Don’t Ruin it All at the End of a Meal
Dessert doesn't have to be any less sweet if you are cutting back on sugar.
Eating dessert is one of the great little joys of life, and we’re not going to tell you that you can’t have dessert. Have dessert! Just keep three rules in mind:
1. Portion size. Many standard American desserts have become grotesquely large. At Applebee’s, the country’s largest casual dining chain, a single piece of cheesecake has 1,000 calories (which is half the calories a typical adult should eat in an entire day) and a whopping 21 teaspoons of sugar. Imagine pouring 21 teaspoons of sugar into your mouth after a meal. At Starbucks, a piece of chocolate marble loaf has 490 calories and is also packed with 43 grams of sugar.
The desserts of yesteryear were not nearly so monstrous.
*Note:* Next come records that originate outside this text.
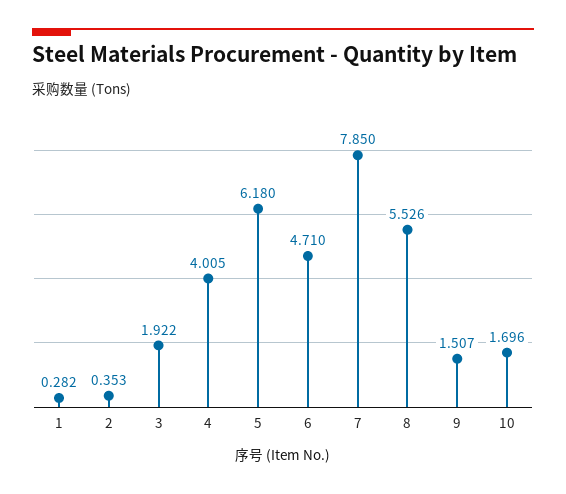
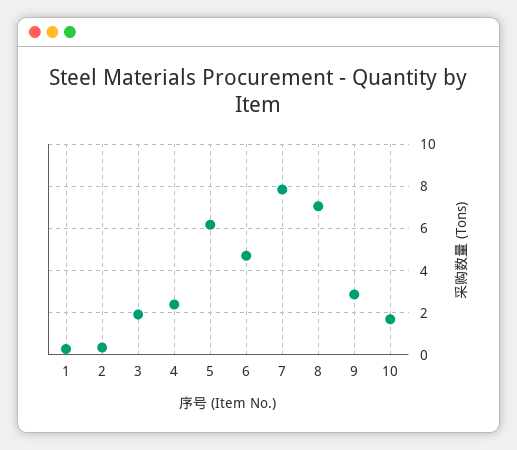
  {
    "1": 0.282,
    "2": 0.353,
    "3": 1.922,
-   "4": 4.005,
+   "4": 2.5,
    "5": 6.18,
    "6": 4.71,
    "7": 7.85,
-   "8": 5.526,
+   "8": 7,
-   "9": 1.507,
+   "9": 3,
    "10": 1.696
  }

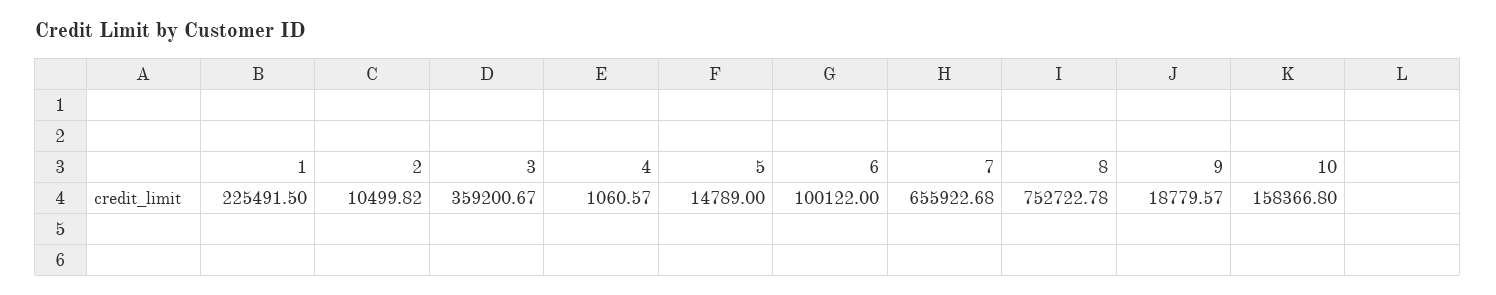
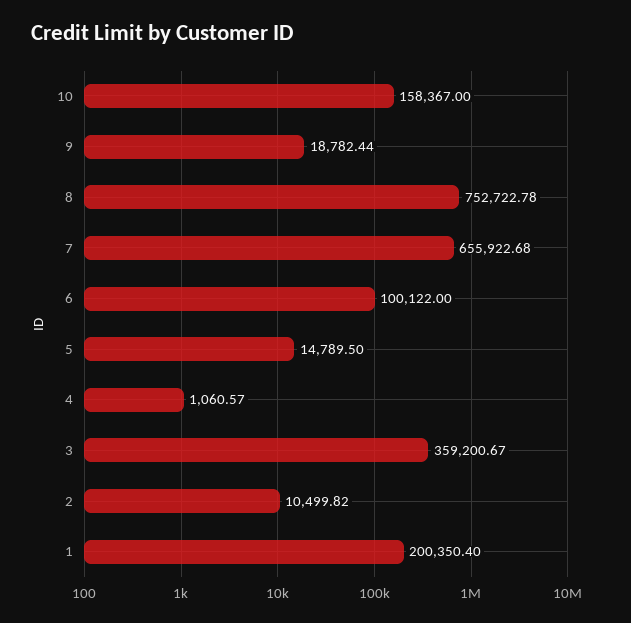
  {
-   "1": 225491.5,
+   "1": 200350.4,
    "2": 10499.82,
    "3": 359200.67,
    "4": 1060.57,
-   "5": 14789,
+   "5": 14789.5,
    "6": 100122,
    "7": 655922.68,
    "8": 752722.78,
-   "9": 18779.57,
+   "9": 18782.44,
-   "10": 158366.8
+   "10": 158367
  }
Even if you’re not a fan of Oreos, which have been around since 1912, they’re illustrative. A single Oreo cookie — the regular kind, not “double stuff” or “mega stuff” — has only one teaspoon of sugar. You should think of two or three Oreos, or a different dessert of similar size, as a normal dessert. Anything larger is a big splurge, the sort of indulgence to reserve for special occasions.
2. Habits. I’ve gone through periods when I ate a bowl of ice cream every night. It’s not a great idea.
If you want to keep your sugar consumption under control, you can help yourself by getting out of the habit of having a full artificially sweetened dessert every night. There are other end-of-day rituals that can help you fill the void, like a cup of tea or...
3. Fruit. Fruit is really a miracle food. It’s sweet, delicious and full of nutrients and fiber. Yes, it’s possible to eat so much fruit that you end up getting too much sugar in your diet. But very few people have this problem. For people who want a sweet every day, fruit is the way to go.
Some tips on picking great fruits?
Eat it fresh.
Experiment with new fruits (like pomelos and papaya).
Eat it dried (again, Trader Joe’s excels here).
Eat it jarred or canned in the winter. (Just avoid all the fruit that comes with extra sweeteners.)
The beauty of fruit helps to underscore the overriding point about sugar. It’s normal to have some sugar in your diet. The problem is all of the processed sugar that has snuck into the modern diet. It’s so prevalent that you need a strategy for avoiding it. Once you come up with a strategy, eating a healthy amount of sugar isn’t nearly as hard as it sometimes seems.